■ Instructions for the task ■
The abstract on assessing automated EEG interpretation software says what share of hospitalized patients with altered mental status may be having subclinical seizures?

■ Source document ■
···

Informatics in Medicine Unlocked (Jan 2021)
A practical method for determining automated EEG interpretation software performance on continuous Video-EEG monitoring data
Abstract
Despite evidence to suggest that as many as 30% of hospitalized patients with altered mental status may be having subclinical seizures for which treatment may improve patient outcomes, the adoption of continuous video electroencephalography (EEG) monitoring (cvEEG) into non-academic centers has remained slow. With the continued progress in EEG networking technology and telemedicine, the traditional barriers to the use of cvEEG in community hospitals may soon be removed. This will lead to significant increases in the volume of cvEEG data that needs to be reviewed. The application of computer analytics to automate the process of cvEEG review has been ongoing for many years. One solution has been the use of graphic trends to allow more rapid review and assessment of the content of the cvEEG data over long periods of time. However, high false positive rates, the lack of specificity, and the requirement for frequent review of the raw cvEEG data to confirm the results has limited the use of this modality as a bedside monitoring tool. Thus, the development of truly automated cvEEG readers will be needed. Here we address the challenges of assessing the performance of such automated readers using the traditional core measures of performance: sensitivity, specificity, false positive/negative rates and diagnostic accuracy, and introduce an alternative approach to measuring and assessing performance that focuses on agreement. Our work demonstrates that traditional approaches to objectively assess agreement and performance of automated readers are difficult to apply and may not provide accurate estimates of the real-world performance of computer analytic interpretations of cvEEG data. We introduce our “Pure Gold” approach to the assessment of automated cvEEG reading tools. This novel approach uses compiled EEG segments representing a single target pattern to measure true error rates for the automated reader, visual graphical representation of automated reader outputs for comparison to human reviews of the same data, and agreement comparisons with correction for human variation. We suggest our approach represents a better method for performance assessment than traditional metrics of sensitivity and specificity.

···

■ Items from a data source ■
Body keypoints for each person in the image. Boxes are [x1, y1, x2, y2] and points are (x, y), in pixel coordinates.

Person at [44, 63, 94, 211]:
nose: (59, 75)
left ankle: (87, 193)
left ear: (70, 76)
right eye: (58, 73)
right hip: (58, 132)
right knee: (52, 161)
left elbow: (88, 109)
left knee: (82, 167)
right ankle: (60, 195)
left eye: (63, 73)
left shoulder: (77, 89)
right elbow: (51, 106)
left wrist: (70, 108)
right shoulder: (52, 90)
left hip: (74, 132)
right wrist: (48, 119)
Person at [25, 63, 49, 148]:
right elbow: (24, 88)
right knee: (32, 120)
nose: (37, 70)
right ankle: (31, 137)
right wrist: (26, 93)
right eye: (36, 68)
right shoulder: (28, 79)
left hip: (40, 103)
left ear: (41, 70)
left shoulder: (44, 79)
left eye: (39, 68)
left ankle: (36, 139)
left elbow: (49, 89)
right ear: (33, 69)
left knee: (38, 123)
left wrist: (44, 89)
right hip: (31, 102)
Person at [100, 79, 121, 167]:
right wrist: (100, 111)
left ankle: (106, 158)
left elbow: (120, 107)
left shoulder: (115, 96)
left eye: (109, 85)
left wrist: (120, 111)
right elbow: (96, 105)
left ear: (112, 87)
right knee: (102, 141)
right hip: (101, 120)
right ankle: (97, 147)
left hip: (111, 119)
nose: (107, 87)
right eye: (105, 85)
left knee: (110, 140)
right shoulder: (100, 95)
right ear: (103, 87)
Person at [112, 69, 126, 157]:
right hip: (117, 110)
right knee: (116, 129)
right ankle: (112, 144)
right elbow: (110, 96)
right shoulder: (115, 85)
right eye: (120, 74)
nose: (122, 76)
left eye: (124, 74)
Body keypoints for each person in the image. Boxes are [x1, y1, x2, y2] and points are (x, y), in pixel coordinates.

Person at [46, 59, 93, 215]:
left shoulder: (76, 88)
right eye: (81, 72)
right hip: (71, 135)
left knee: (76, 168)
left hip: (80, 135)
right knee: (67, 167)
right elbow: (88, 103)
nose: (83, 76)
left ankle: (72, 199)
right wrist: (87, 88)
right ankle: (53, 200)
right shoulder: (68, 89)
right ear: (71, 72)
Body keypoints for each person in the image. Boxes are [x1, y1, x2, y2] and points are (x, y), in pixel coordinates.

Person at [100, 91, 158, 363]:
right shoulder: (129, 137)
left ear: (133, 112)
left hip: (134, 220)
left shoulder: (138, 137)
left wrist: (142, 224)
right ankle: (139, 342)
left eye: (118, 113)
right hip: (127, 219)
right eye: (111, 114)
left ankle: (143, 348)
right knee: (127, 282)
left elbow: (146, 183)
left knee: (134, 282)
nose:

···

■ Written response ■
As many as 30%.